On the rooftop, she explains to Makoto what she’s learned by protecting him. She recognizes that death comes in every life and that sometimes having someone to care for is all you can do. Though you may feel powerless to stop the pain and suffering of those you love, you can still find purpose in trying. She vows to protect Makoto with her life. It’s just one small thing, but it’s her purpose. She’s decided this for herself.
Makoto, however, notes that his eyes are getting tired. He comforts Aigis as she cries, but he’s finding it harder to keep his eyes open with each passing second. “My eyes feel tired” appears on the screen. You can choose to close them or “……” but no matter which you choose, he will close them just as the rest of the group arrives. He kept his promise to meet everyone on graduation day, but couldn’t stay a second longer.
Part of what makes Persona 3’s ending so incredible is that, despite it being clear in retrospect what’s happening here, the game makes Makoto’s passing subtext. The credits roll, and you never see the group realize that their leader has died sealing Nyx. But if you look back at the original fight, the Great Seal costs all your character’s HP, no matter how high your level is. It doesn’t have a specific, unattainable cost; it will take exactly how much health Makoto has when he’s fully healed. The fact that it’s never outright confirmed in the base game is why you can find decade-old forum posts of people trying to figure out if he did die in these final moments. This is further elaborated on in the playable epilogue, The Answer, added in the director’s cut Persona 3 FES (not currently included in Reload), but for over a year, Persona fans were left to wonder what happened, with the biggest clue being an ability’s too-high cost.
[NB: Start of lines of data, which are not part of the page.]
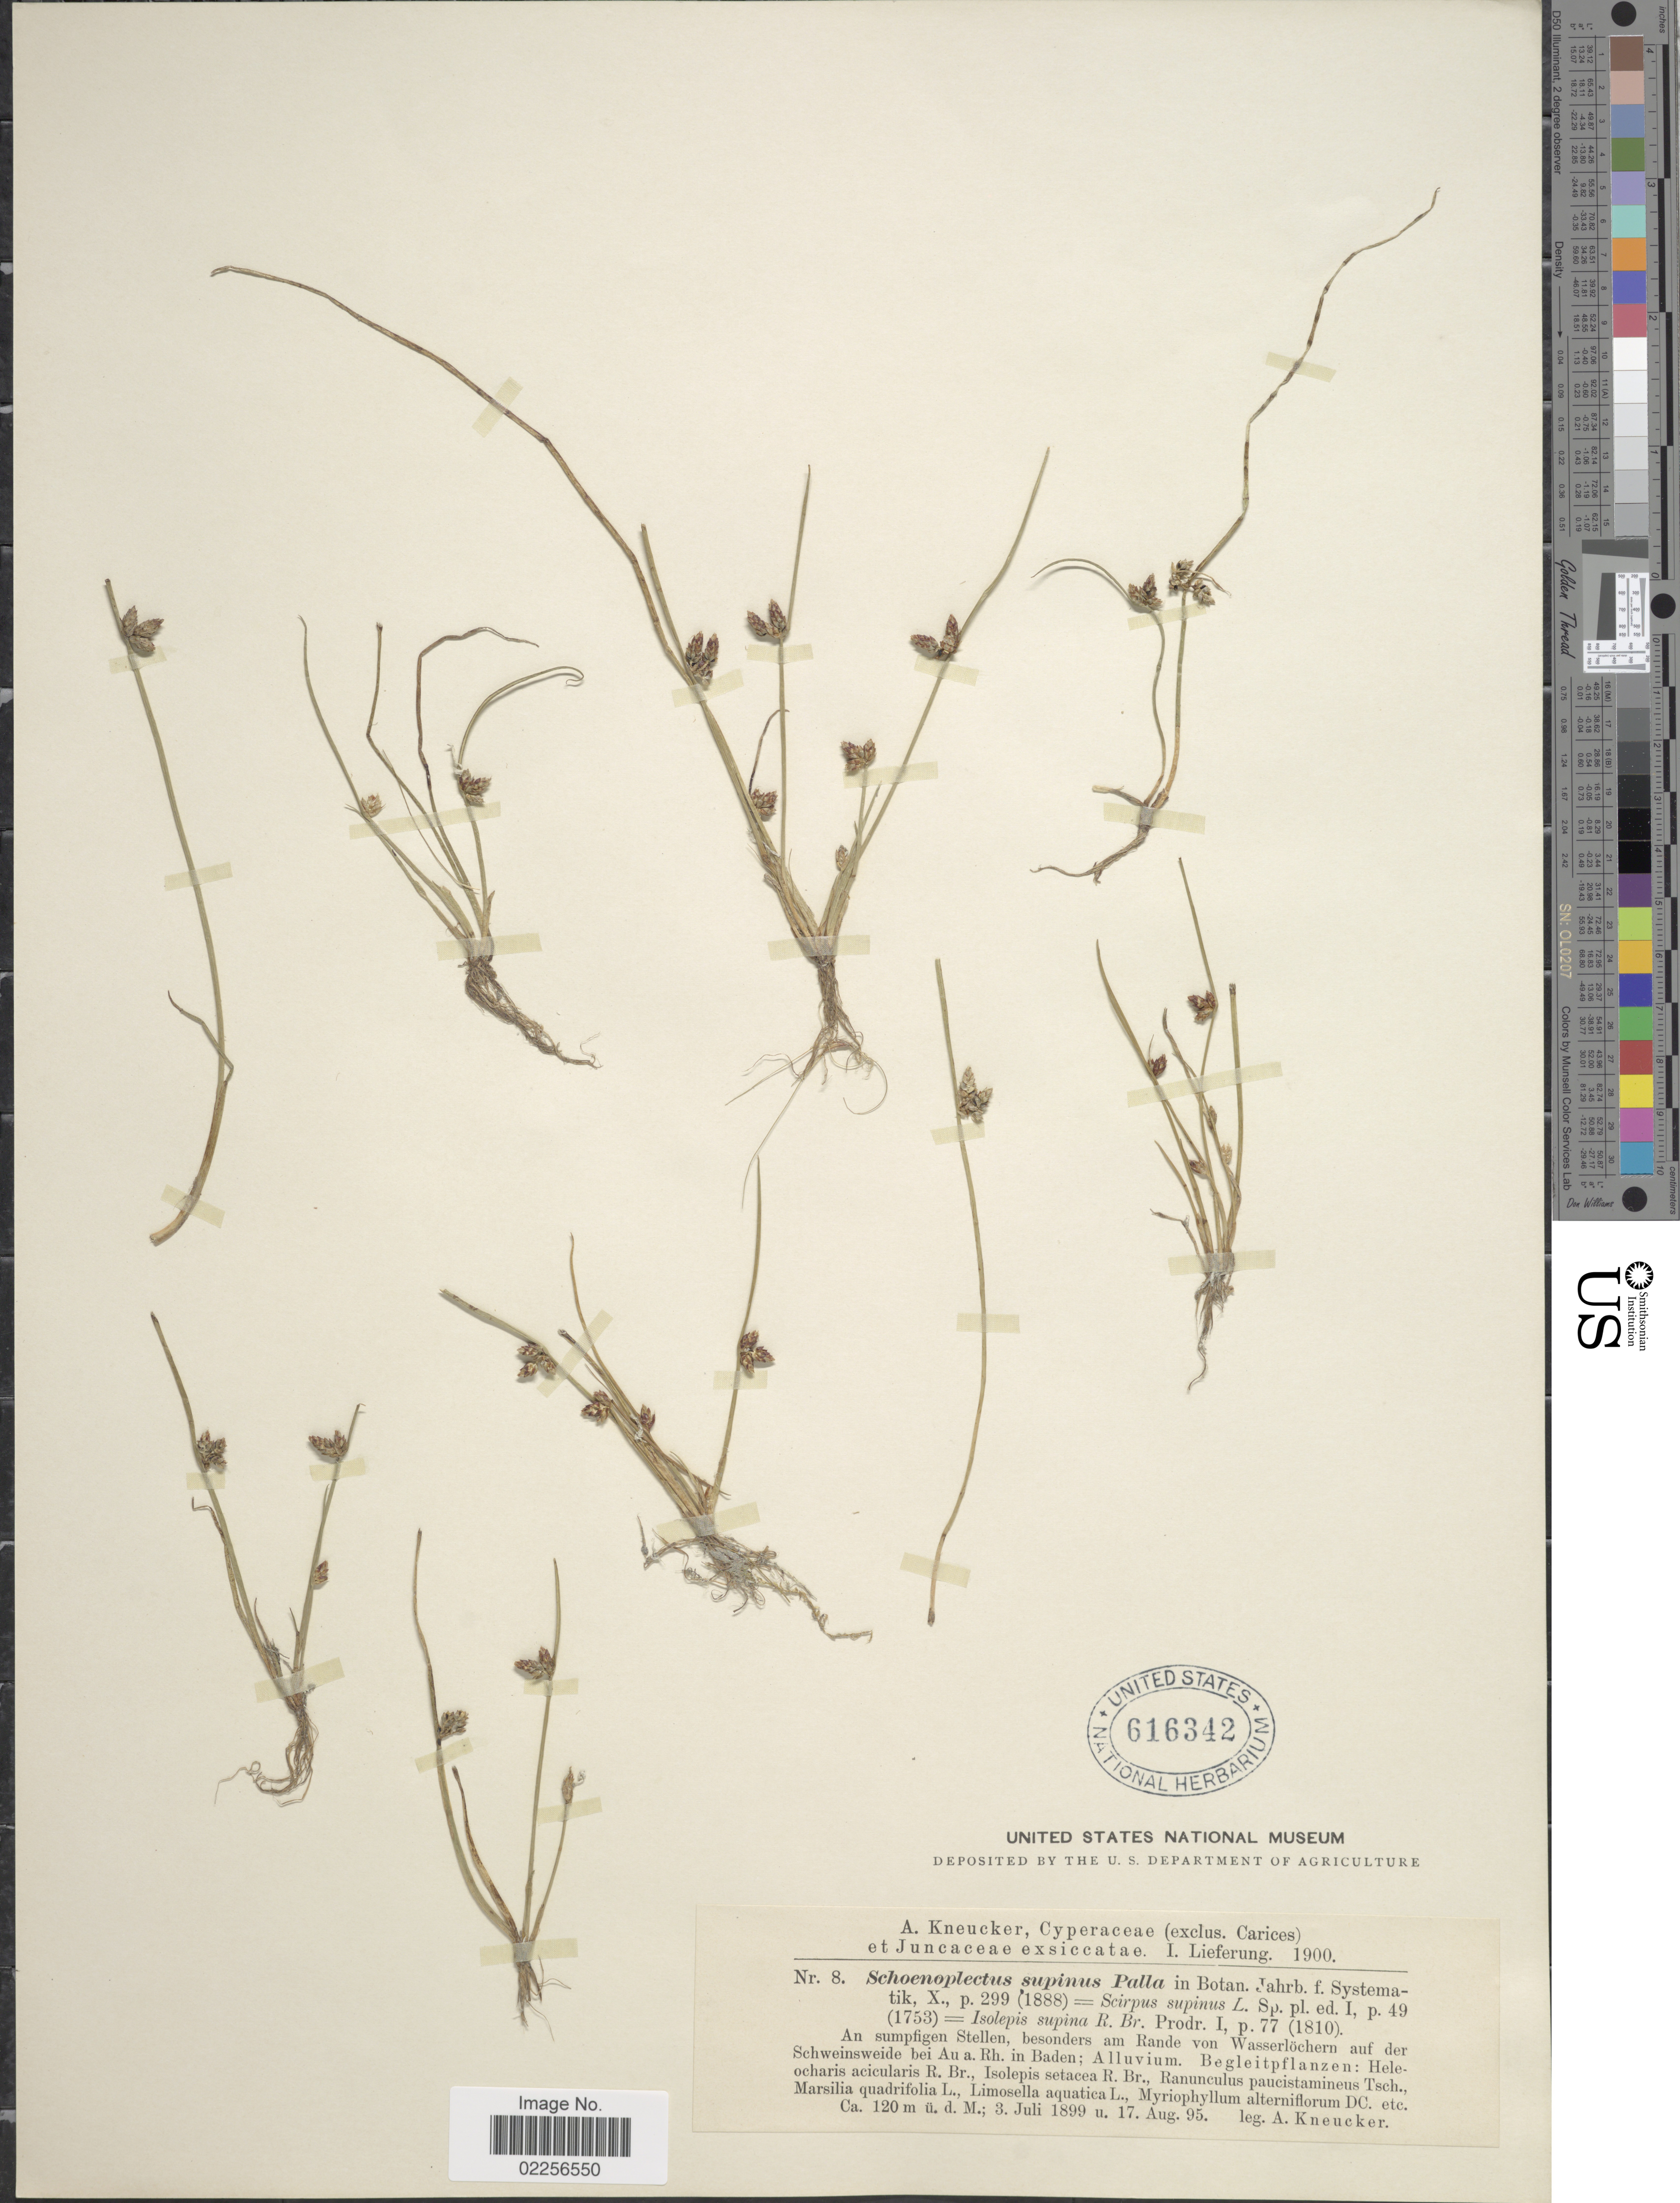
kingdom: Plantae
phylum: Tracheophyta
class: Liliopsida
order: Poales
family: Cyperaceae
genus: Schoenoplectus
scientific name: Schoenoplectus supinus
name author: (L.) Palla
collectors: A. Kneucker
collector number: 8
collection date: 1899-07-03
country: Germany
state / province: Baden-Württemberg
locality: Stellen, besonders am Rande von Wasserlochern auf der Schweinsweide bei Au a. Rh. in Baden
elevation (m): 120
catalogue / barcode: US 616342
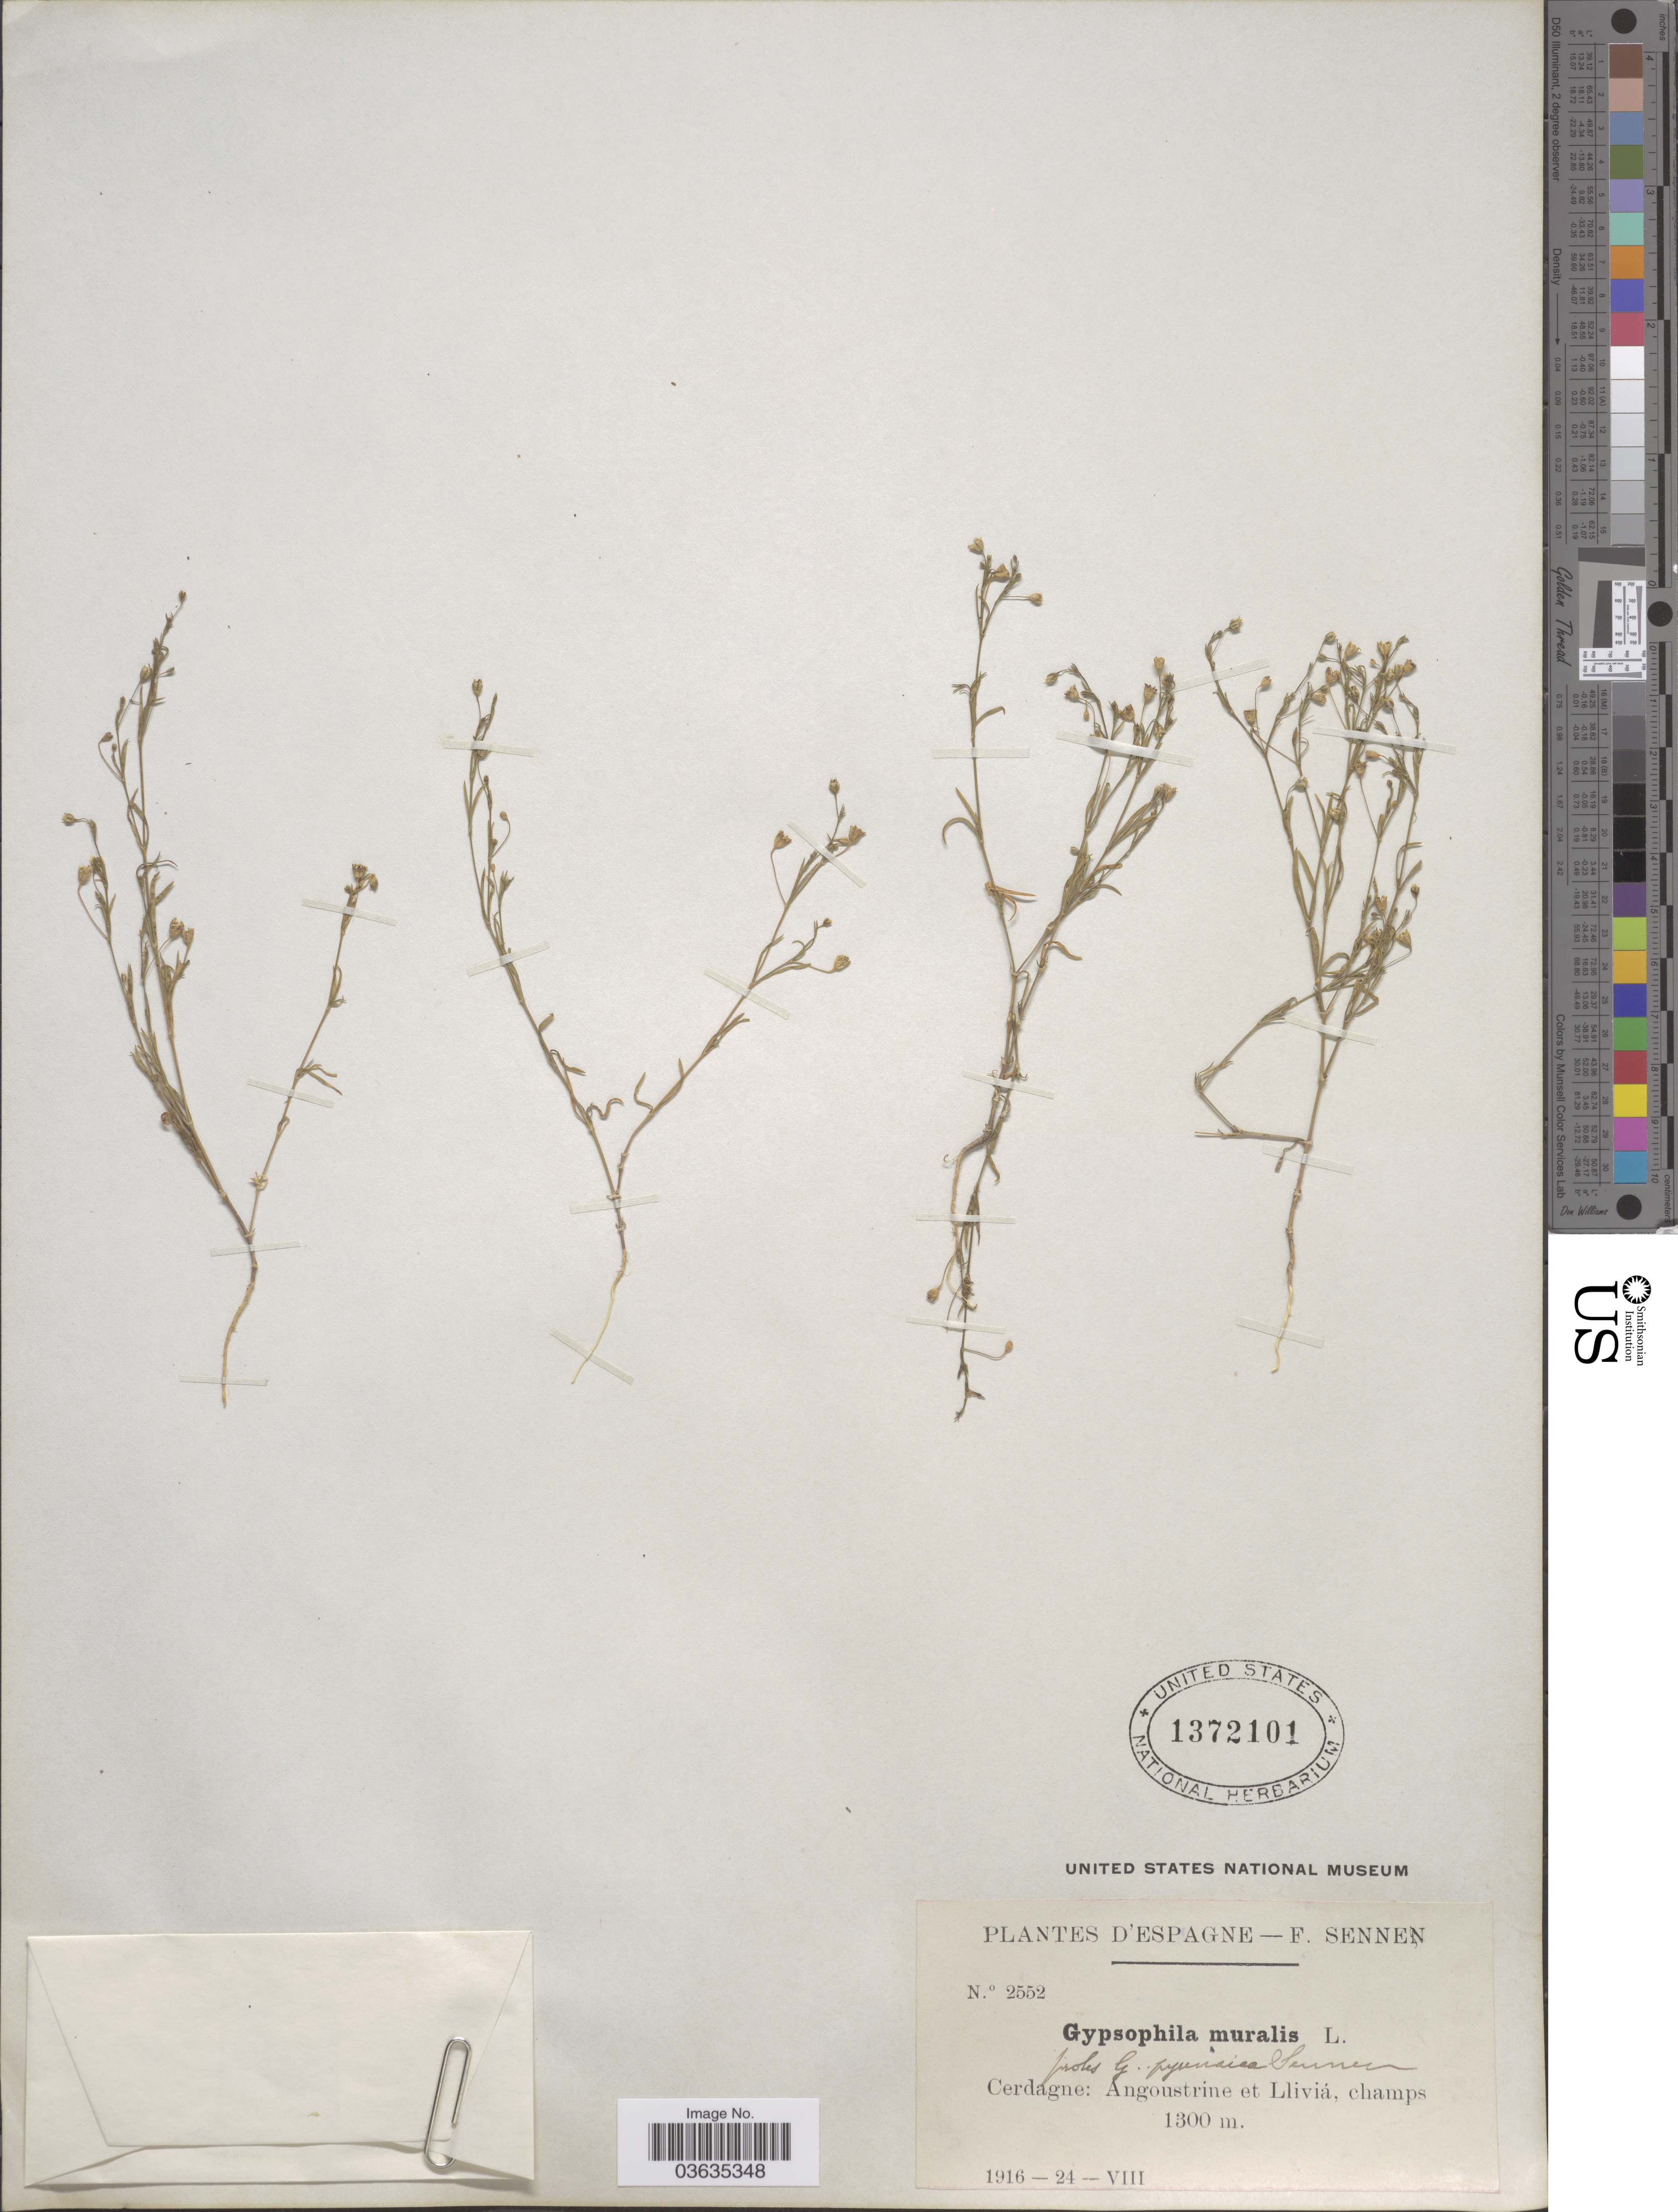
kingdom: Plantae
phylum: Tracheophyta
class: Magnoliopsida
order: Caryophyllales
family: Caryophyllaceae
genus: Psammophiliella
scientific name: Psammophiliella muralis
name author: (L.) Ikonn.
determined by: U.S. National Herbarium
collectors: E. Sennen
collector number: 2552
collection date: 1916-08-24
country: Spain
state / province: Islas Baleares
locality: Espagne. Cerdagne: Angoustrine et Lliviá.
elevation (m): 1300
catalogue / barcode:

As hopeful as Aigis’ final words are, Persona 3 operates on the idea of “Memento Mori,” a Latin phrase about remembering that death is inevitable. This notion brings both pain and purpose, and Aigis’ realization as Makoto dies is a perfect encapsulation of both sides of this coin. People leave our lives without warning and teach us lessons we carry with us as we move forward without them. That loss may break us, but those new pieces, given to us by those who are gone, are still there when we put ourselves back together.
Death is an inevitable part of life, but nearly 20 years later, Persona 3’s ending is more timely than ever. As a society, we’ve dealt with an insurmountable amount of needless death in the past four years, between a pandemic and genocide unraveling while those in a position to stop it refuse to do so. I don’t know what I’m even doing here most days as I reflect on the people I’ve lost in the years since I first played Persona 3 Portable on my Vita 12 years ago. It’s so easy to fall into despair as every moment starts to feel vapid and meaningless in the face of so much loss.
Aigis may have faced her own loss in Persona 3’s final moments, but she wasn’t wrong. Having something or someone to live for is what makes death less terrifying. Believing that you can still find something to live for is what makes getting up the next day worth it, even as you take another step toward the end. Hoping that there is still time alongside those you care about is why you plan for all the moments in an unpromised future. So meet me on the rooftop. Though it’s never promised, let’s talk about all the things we’ve yet to do together, and hope tomorrow is there to greet us.